The first step in WAITFORDATA query processing is to receive the most recent committed state from the source database’s transaction log, which is used by Data Gate’s data replication component to retrieve change data. The committed state is either determined for the set of replicated tables that are referenced by the query or for the whole database in case the WAITFORDATA query does not reference any tables at all. Waiting for the most recent state over the whole source database might take a longer time for replication.
After the most recent committed state of the source database has been determined, the data replication component of Data Gate compares it with the current state of the target database by examining the log position of the most recently applied log records.
If the desired target state that has been determined in Step 2 has not been reached, yet, the execution of the query is delayed.
As soon as the desired source database state has been replicated, the query will start executing on the target database. By implementing this protocol, WAITFORDATA queries are guaranteed to always reference the most recent source data.

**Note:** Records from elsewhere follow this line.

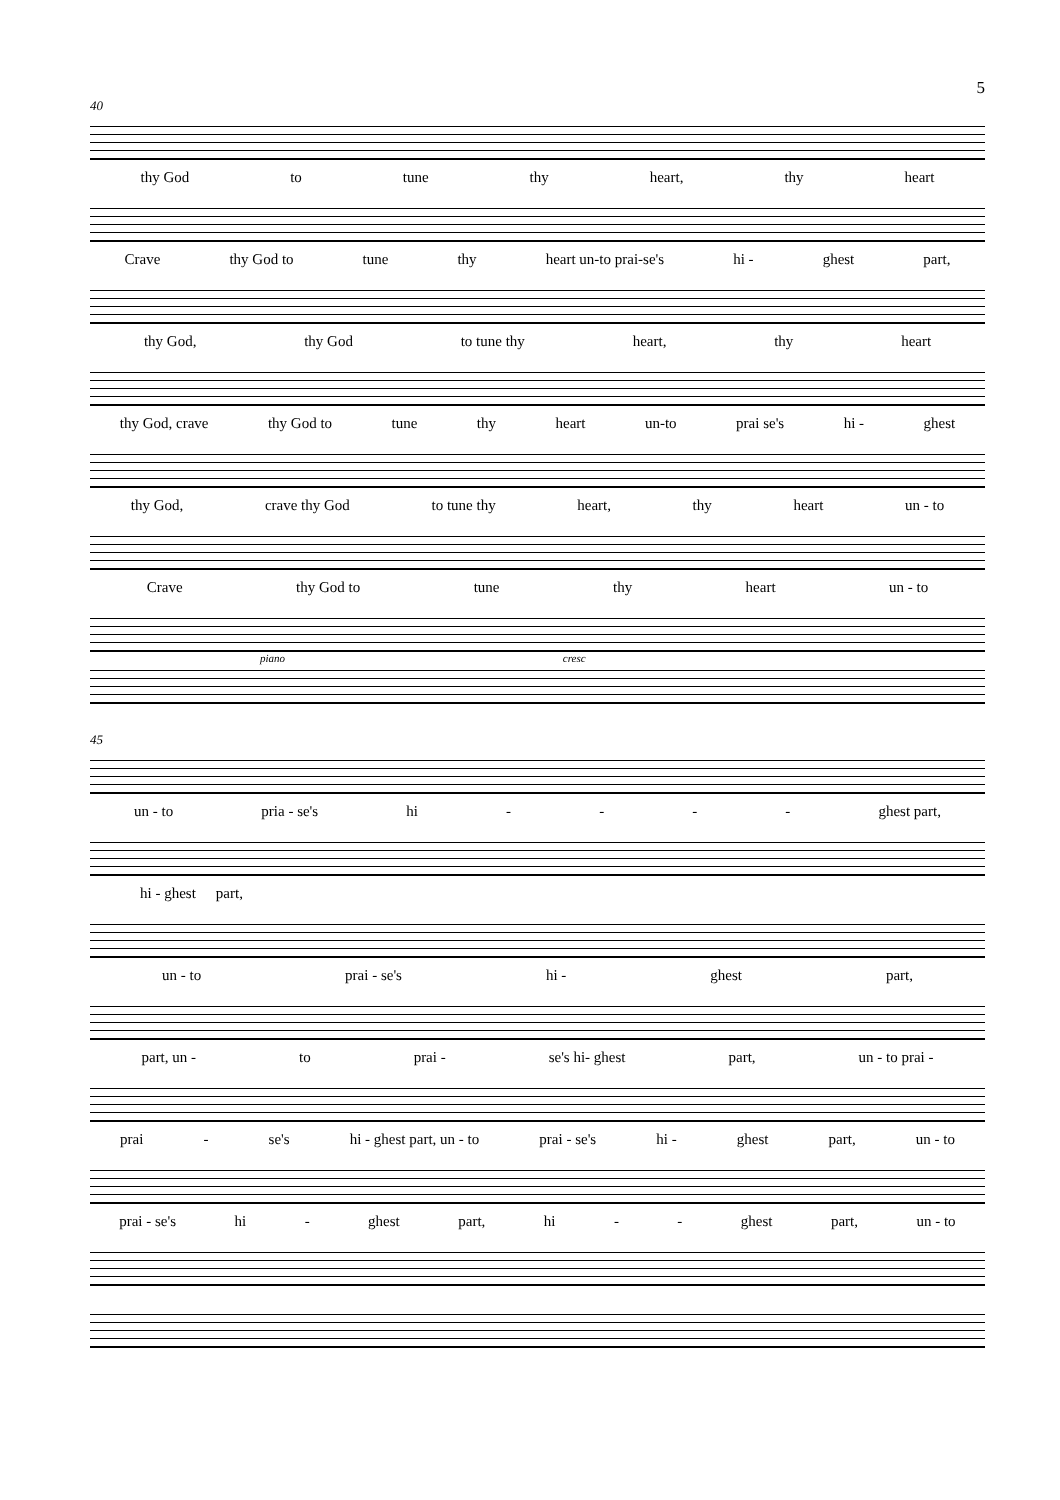5
40
thy God to tune thy heart, thy heart
Crave thy God to tune thy heart un-to prai-se's hi - ghest part,
thy God, thy God to tune thy heart, thy heart
thy God, crave thy God to tune thy heart un-to prai se's hi - ghest
thy God, crave thy God to tune thy heart, thy heart un - to
Crave thy God to tune thy heart un - to
piano cresc
45
un - to pria - se's hi - - - - ghest part,
hi - ghest part,
un - to prai - se's hi - ghest part,
part, un - to prai - se's hi- ghest part, un - to prai -
prai - se's hi - ghest part, un - to prai - se's hi - ghest part, un - to
prai - se's hi - ghest part, hi - - ghest part, un - to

Handling committed and uncommitted source data

The following example explains how WAITFORDATA queries handle the committed and uncommitted state on the source database. Thread 1 and Thread 2 represent separate applications making changes to table AAA on the source database. Data Gate continuously replicates these changes from the source database to the target database replica by reading them from the transaction recovery log, transferring them to the target database, and applying the change records there. Data Gate also orchestrates the execution of transactionally consistent queries on the target database.

Transactions (1) and (2) which are updating table AAA are already committed on the source database, whereas Transaction (3) is still in progress at the moment when a query (4) is submitted on the target database to read data from a table AAA on the database replica. Transaction (5) is started and committed shortly after the query submission. Transaction (6) starts and commits after the query (4) has been executed.

If the WAITFORDATA special register is specified before the query’s SELECT statement, the query (4) will be executed on the target database only after the newest changes from the committed transactions (1) and (2) are replicated because they were already committed at query start time. Transactions (3), (5), and (6) are still in progress at query start and, thus, the query execution does not need to wait for their commits. However, their changes may be included in the query results. Transaction (5), for example, is started and committed shortly after the query submission to the target database. Similarly to transaction (3), the query will not have to wait for it but the corresponding changes might still be returned in the query results, depending on how fast those changes are replicated to the target database.

In summary, the consistency guarantees of the WAITFORDATA query processing flow is to deliver results on a database state that is not older than the source database state at query submission time.